"Saya tidak menentang hal itu akan efektif," kata Whitaker, menambahkan bahwa terakhir kali Beijing dan Washington terlibat dalam perang tarif saling balas, berujung pada tarif sebesar 145% pada kedua belah pihak.
"Itu bukan cara yang tepat untuk menyelesaikan situasi, baik dalam perdagangan dengan China maupun perang Rusia dan Ukraina," imbuhnya, merujuk pada kompleksitas penggunaan leverage ekonomi semacam itu.
Whitaker mengatakan, meski "telah mengubah perhitungan mereka" tentang pembelian energi Rusia, tarif terhadap India "mungkin tidak akan mempererat hubungan perdagangan dengan India."
Dengan China, Dubes itu tetap menekankan bahwa Trump "tentu tahu dia memiliki kartu untuk dimainkan" dan bisa memberlakukan tarif jika dia menganggapnya perlu. Bulan lalu, Trump memperpanjang gencatan perang dagang dengan China selama 90 hari, selagi kedua pihak membahas peluang pertemuan para pemimpinnya.
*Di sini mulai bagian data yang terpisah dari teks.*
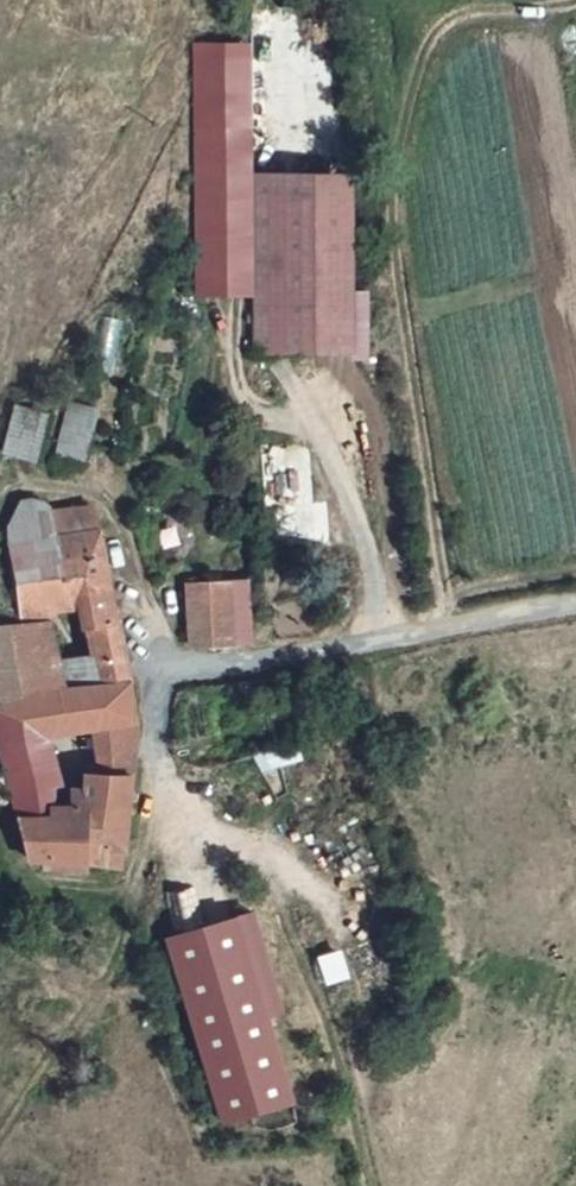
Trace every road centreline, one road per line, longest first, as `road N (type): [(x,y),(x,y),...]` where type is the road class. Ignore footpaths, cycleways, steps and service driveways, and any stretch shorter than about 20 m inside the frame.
road 1 (track): [(450,626),(391,183),(416,72),(455,17),(559,0)]
road 2 (track): [(197,675),(217,800),(289,888),(371,1185)]

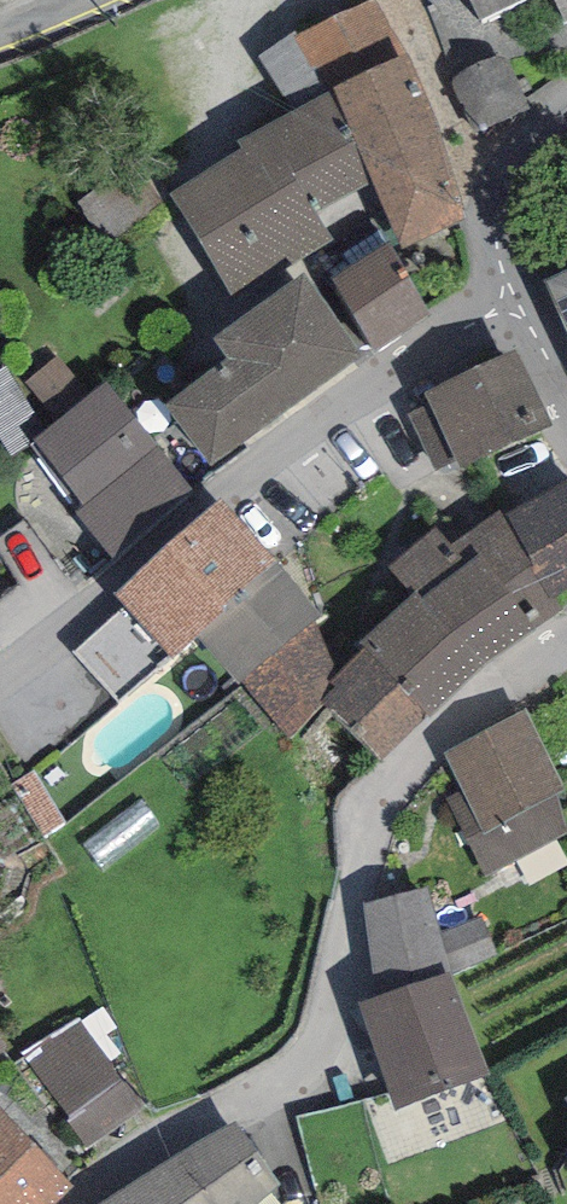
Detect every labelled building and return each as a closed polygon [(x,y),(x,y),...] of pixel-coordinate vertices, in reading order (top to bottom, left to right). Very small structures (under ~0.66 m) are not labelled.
[(332,89),(408,53),(375,0),(373,0),(297,37),(332,89)] [(478,14),(512,0),(472,0),(478,14)] [(565,15),(566,14),(566,0),(558,0),(565,15)] [(295,31),(259,55),(293,110),(332,89),(297,37),(295,31)] [(502,51),(450,73),(475,130),(527,108),(502,51)] [(373,182),(403,249),(467,218),(435,115),(408,53),(332,89),(372,178),(373,182)] [(316,212),(373,182),(372,178),(332,89),(293,110),(237,141),(243,149),(169,193),(237,304),(335,240),(316,212)] [(141,156),(78,196),(106,240),(169,200),(141,156)] [(333,277),(375,352),(429,311),(390,242),(333,277)] [(541,281),(566,338),(566,269),(541,281)] [(165,403),(210,466),(364,355),(305,273),(214,339),(227,358),(165,403)] [(516,349),(425,392),(429,404),(458,461),(461,469),(553,425),(516,349)] [(58,357),(27,382),(57,421),(89,397),(58,357)] [(5,366),(0,369),(0,439),(11,456),(34,441),(46,431),(5,366)] [(195,494),(106,383),(89,397),(57,421),(46,431),(34,441),(86,505),(76,513),(113,560),(195,494)] [(437,471),(458,461),(429,404),(408,414),(437,471)] [(504,515),(551,602),(556,600),(566,593),(566,482),(504,515)] [(222,498),(116,593),(126,605),(173,657),(195,636),(279,564),(222,498)] [(533,633),(562,611),(556,600),(551,602),(504,515),(501,510),(452,547),(436,527),(388,568),(413,597),(359,647),(364,650),(330,686),(335,691),(322,702),(380,761),(425,715),(429,717),(533,633)] [(323,615),(279,564),(195,636),(238,687),(243,682),(315,621),(323,615)] [(120,704),(173,657),(126,605),(73,651),(120,704)] [(332,663),(315,621),(243,682),(290,739),(318,709),(322,693),(330,674),(332,663)] [(442,751),(461,792),(447,797),(488,878),(566,835),(566,828),(558,793),(565,789),(526,708),(442,751)] [(376,997),(452,970),(442,933),(430,886),(364,904),(376,997)] [(483,918),(442,933),(452,970),(453,975),(497,955),(483,918)] [(376,997),(357,1004),(395,1109),(489,1076),(453,975),(452,970),(376,997)] [(145,1106),(78,1015),(25,1055),(71,1117),(66,1121),(88,1149),(145,1106)] [(0,1111),(0,1203),(58,1203),(75,1187),(0,1111)] [(97,1203),(256,1203),(282,1186),(232,1115),(97,1203)]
Komentar tersebut menyoroti bagaimana tujuan Trump untuk menyelesaikan ketidakseimbangan perdagangan dengan AS dapat membatasi pilihannya dalam mengakhiri perang Rusia.
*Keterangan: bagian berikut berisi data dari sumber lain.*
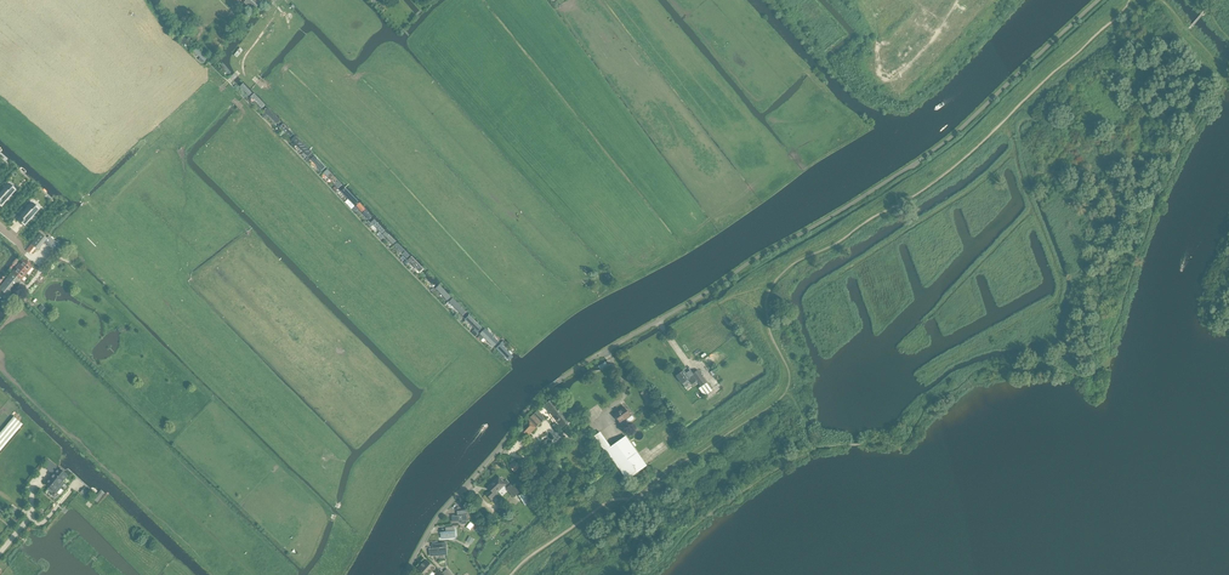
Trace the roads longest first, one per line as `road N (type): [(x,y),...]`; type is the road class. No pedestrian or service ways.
road 1 (residential): [(405,574),(440,515),(536,400),(660,319)]
road 2 (track): [(1015,151),(969,191),(838,276)]
road 3 (track): [(1002,124),(1061,280),(1046,309)]
road 4 (track): [(1033,211),(925,320)]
Prancis dan Jerman kini juga mendesak penerapan sanksi sekunder karena para pemimpin mereka kehilangan kesabaran atas ketidakmauan Trump untuk secara terbuka menghadapi Presiden Rusia Vladimir Putin atas perangnya di Ukraina.
Presiden Prancis Emmanuel Macron akan menjadi tuan rumah pertemuan tatap muka pada Kamis (4/9/2025) dengan Presiden Ukraina Volodymyr Zelenskiy dan beberapa sekutu utama negara itu, termasuk beberapa pemimpin yang bergabung secara virtual. Belum jelas apakah Trump akan ikut serta.
Batas waktu dua pekan terakhir yang diberikan Trump hampir habis tanpa kemajuan yang jelas menuju kesepakatan damai.
Trump memuji pertemuannya dengan Putin di Alaska pada Agustus. Namun, kemajuan tersebut tampaknya segera terhenti karena para pejabat Rusia menolak gagasan jaminan keamanan yang kuat bagi Ukraina dan tidak berkomitmen untuk bertemu dengan Zelenskiy.